Nas razões do presente recurso ordinário, sustenta o impetrante a existência de sentença proferida nos autos da ação de exoneração de alimentos nº 025⁄1.08.0003738-3, na qual o paciente foi definitivamente liberado da obrigação de pagar pensão à R. N. C. da R., motivo por que entende que "não há falar em prisão civil no processo de execução de alimentos, impondo-se a extinção do feito executivo ou, em último caso, na conversão do rito processual para o previsto no artigo 732 do CPC" (fl. 80), cujo valor já soma a quantia de R$ 7.132,18 (sete mil cento e trinta e dois reais e dezoito centavos). Aduz ter sido proposta a ação de exoneração antes de sua filha ajuizar a ação de execução e que tendo sido julgado procedente o pedido de liberação de pagamentos futuros, em 4.4.2012 (trânsito em 14.5.2012), a dívida não mais pode ser exigida.

Assim, requer o afastamento da medida constritiva de liberdade, pois a "dívida cobrada é inexistente, uma vez que o trânsito em julgado da ação exoneratória, proposta antes do ingresso da execução, retira a atualidade da dívida alimentar executada, não se adequando mais ao rito da coerção pessoal" (e-STJ fl. 82).

O Ministério Público Federal, em parecer, opinou pelo não provimento do recurso, nos termos assim sintetizados:

"RECURSO EM HABEAS CORPUS. EXECUÇÃO DE ALIMENTOS. PRISÃO. EXISTÊNCIA DE AÇÃO DE EXONERAÇÃO. SENTENÇA DE PROCEDÊNCIA DO PEDIDO. EFEITOS A PARTIR DO TRÂNSITO EM JULGADO. DÍVIDA.  SUBSISTÊNCIA. EXIGIBILIDADE DA EXECUÇÃO ALIMENTAR. PRECEDENTES. PARECER PELO DESPROVIMENTO DO RECURSO" (fl. 95 e-STJ - grifou-se).

### Complete o seguinte:
1 - Resuma em duas frases o trecho sobre o recurso em habeas corpus.
2 - Transcreva fielmente a parte do trecho sobre o recurso em habeas corpus que vai de "Nas razões do" até "mais pode ser exigida.", inclusive.

### Registros do conjunto:
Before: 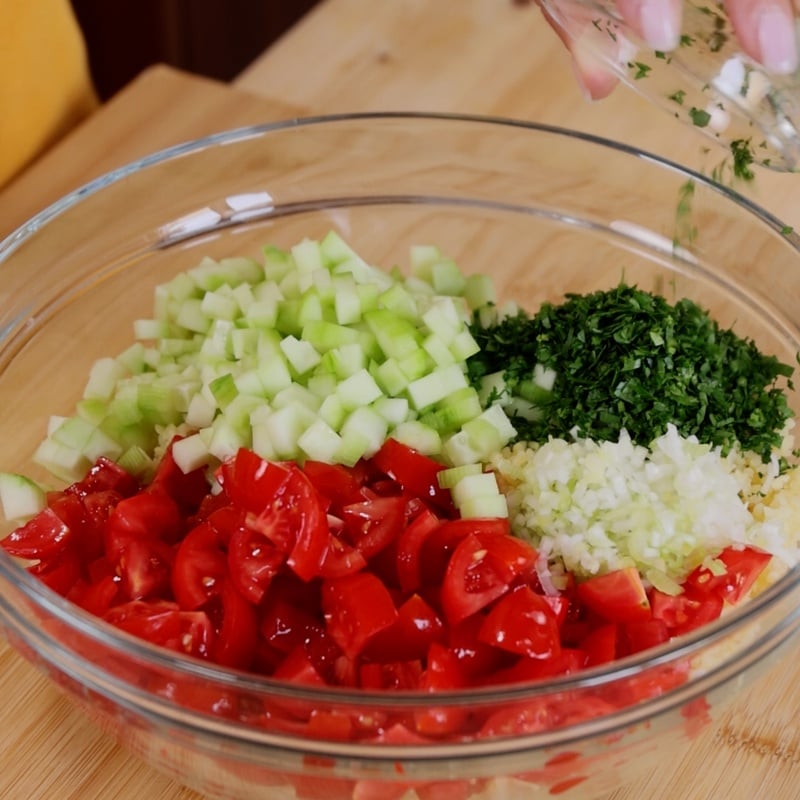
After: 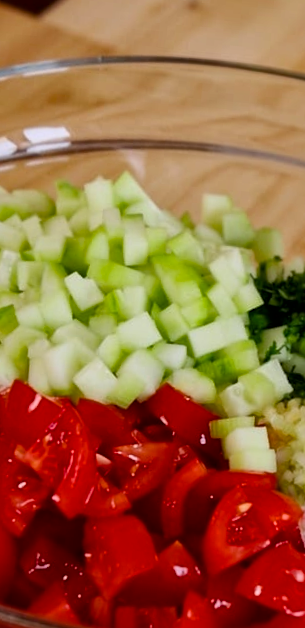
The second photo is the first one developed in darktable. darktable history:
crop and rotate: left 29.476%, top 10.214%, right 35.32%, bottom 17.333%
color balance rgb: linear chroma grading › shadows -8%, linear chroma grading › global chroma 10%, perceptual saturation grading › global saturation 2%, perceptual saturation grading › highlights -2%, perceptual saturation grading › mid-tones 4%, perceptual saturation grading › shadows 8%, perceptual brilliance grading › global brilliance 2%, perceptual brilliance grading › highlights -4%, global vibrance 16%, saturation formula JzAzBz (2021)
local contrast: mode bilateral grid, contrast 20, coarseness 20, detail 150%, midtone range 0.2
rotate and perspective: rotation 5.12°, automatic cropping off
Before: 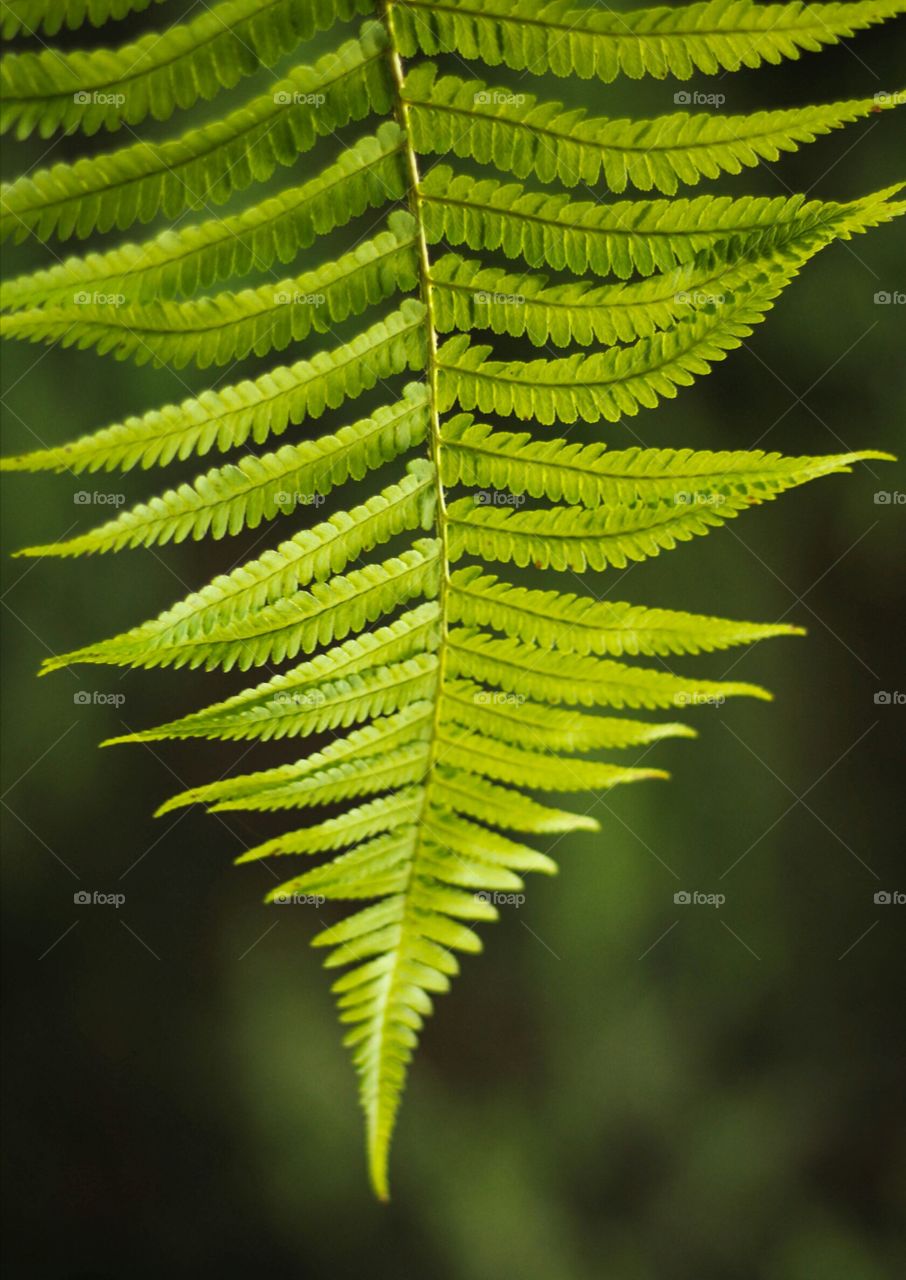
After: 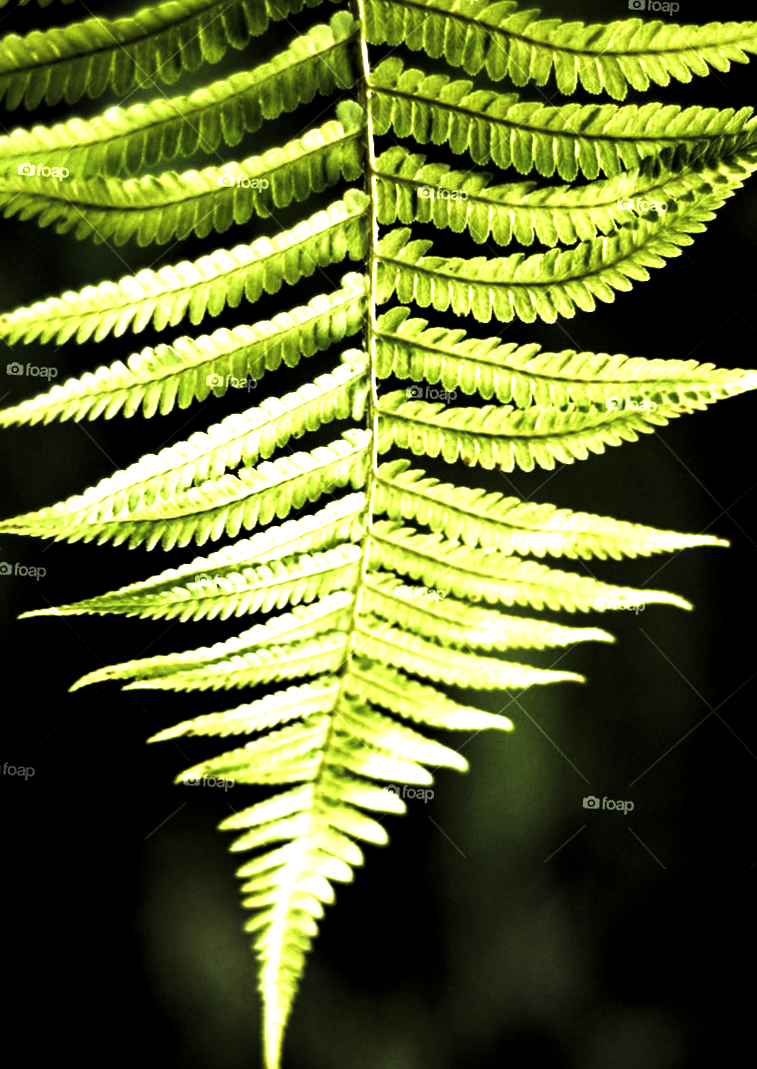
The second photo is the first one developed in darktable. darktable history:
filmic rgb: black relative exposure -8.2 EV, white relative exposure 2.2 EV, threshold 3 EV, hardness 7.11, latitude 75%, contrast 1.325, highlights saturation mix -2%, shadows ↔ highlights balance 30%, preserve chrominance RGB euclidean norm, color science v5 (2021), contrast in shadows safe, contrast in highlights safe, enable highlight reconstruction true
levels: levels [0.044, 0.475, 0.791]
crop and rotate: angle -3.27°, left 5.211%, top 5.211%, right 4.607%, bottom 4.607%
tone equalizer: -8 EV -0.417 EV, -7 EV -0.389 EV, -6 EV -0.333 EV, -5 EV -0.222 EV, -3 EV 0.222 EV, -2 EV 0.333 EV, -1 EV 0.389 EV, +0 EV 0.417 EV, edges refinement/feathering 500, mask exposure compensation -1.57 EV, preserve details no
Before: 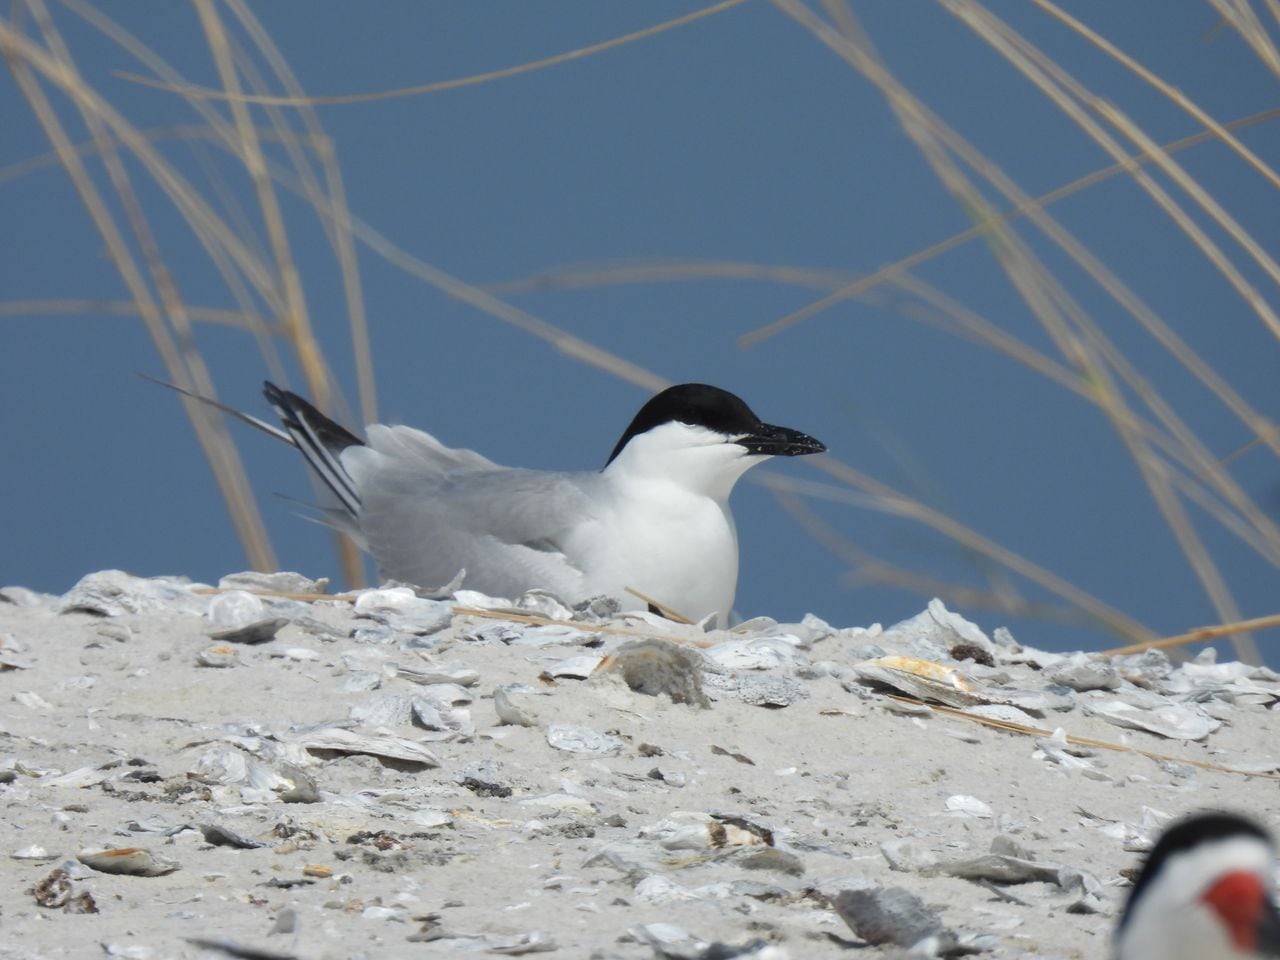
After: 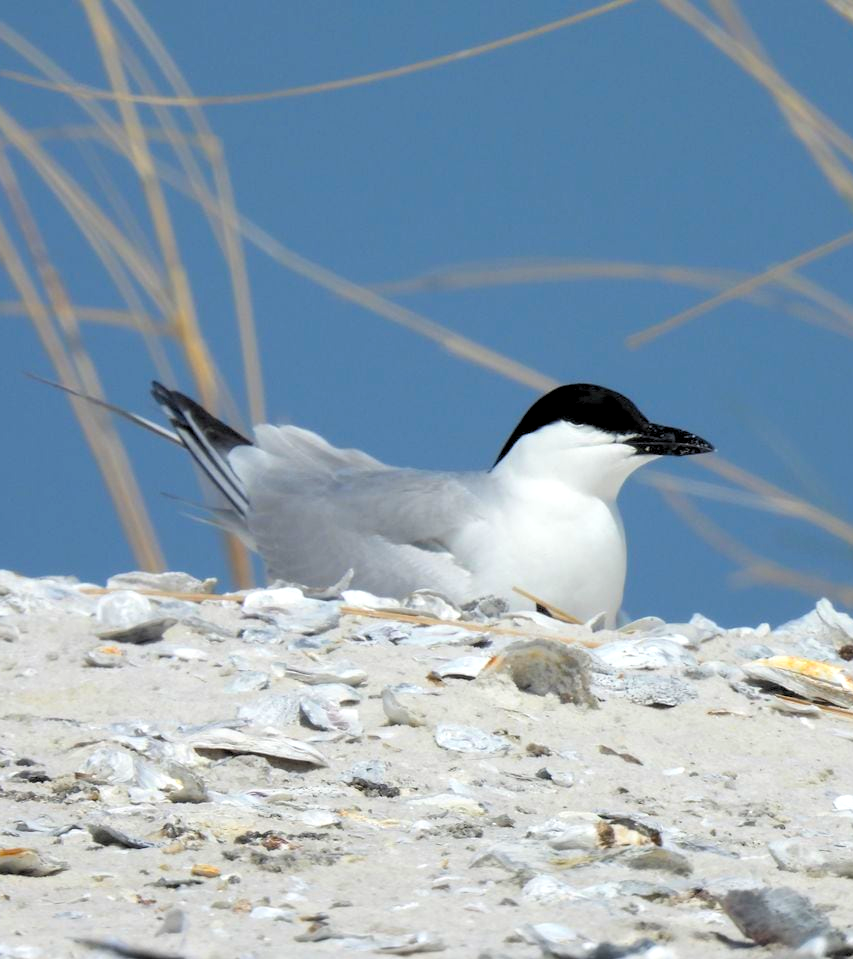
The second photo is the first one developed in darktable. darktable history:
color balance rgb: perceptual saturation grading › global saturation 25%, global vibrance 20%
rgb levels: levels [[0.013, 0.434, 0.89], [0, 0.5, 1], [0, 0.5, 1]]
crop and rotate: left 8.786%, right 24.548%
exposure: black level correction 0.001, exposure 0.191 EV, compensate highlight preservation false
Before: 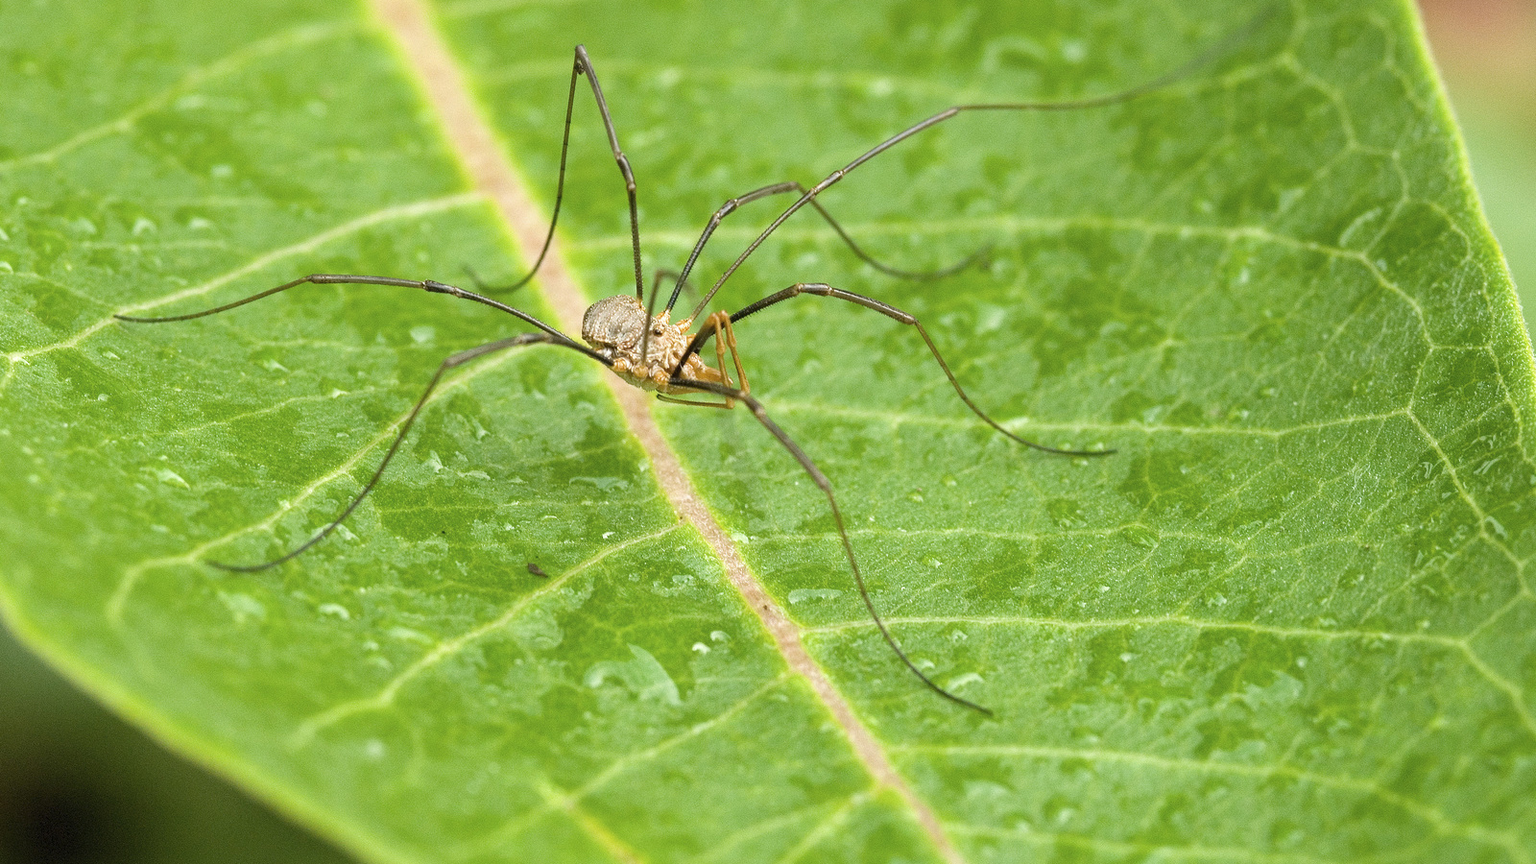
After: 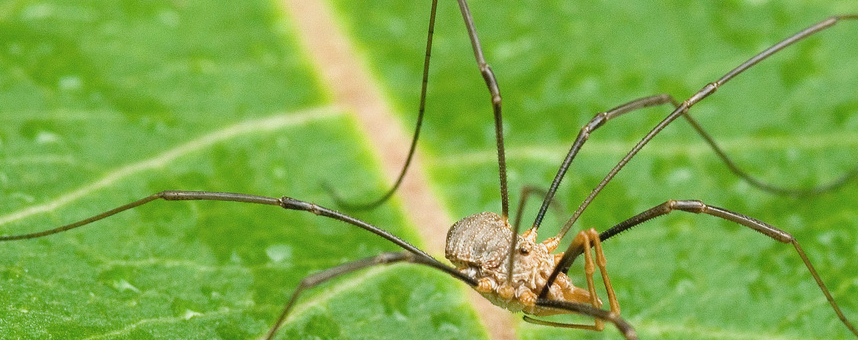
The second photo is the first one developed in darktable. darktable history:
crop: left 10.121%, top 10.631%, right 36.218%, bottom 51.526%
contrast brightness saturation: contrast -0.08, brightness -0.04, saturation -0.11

### Respostas fornecidas:
1 - O impetrante sustenta que a sentença proferida na ação de exoneração de alimentos liberou definitivamente da obrigação de pagar pensão e, por isso, requer o afastamento da medida constritiva de liberdade, alegando que a dívida cobrada é inexistente. O Ministério Público Federal, em parecer, opinou pelo não provimento do recurso.

2 -
Nas razões do presente recurso ordinário, sustenta o impetrante a existência de sentença proferida nos autos da ação de exoneração de alimentos nº 025⁄1.08.0003738-3, na qual o paciente foi definitivamente liberado da obrigação de pagar pensão à R. N. C. da R., motivo por que entende que "não há falar em prisão civil no processo de execução de alimentos, impondo-se a extinção do feito executivo ou, em último caso, na conversão do rito processual para o previsto no artigo 732 do CPC" (fl. 80), cujo valor já soma a quantia de R$ 7.132,18 (sete mil cento e trinta e dois reais e dezoito centavos). Aduz ter sido proposta a ação de exoneração antes de sua filha ajuizar a ação de execução e que tendo sido julgado procedente o pedido de liberação de pagamentos futuros, em 4.4.2012 (trânsito em 14.5.2012), a dívida não mais pode ser exigida.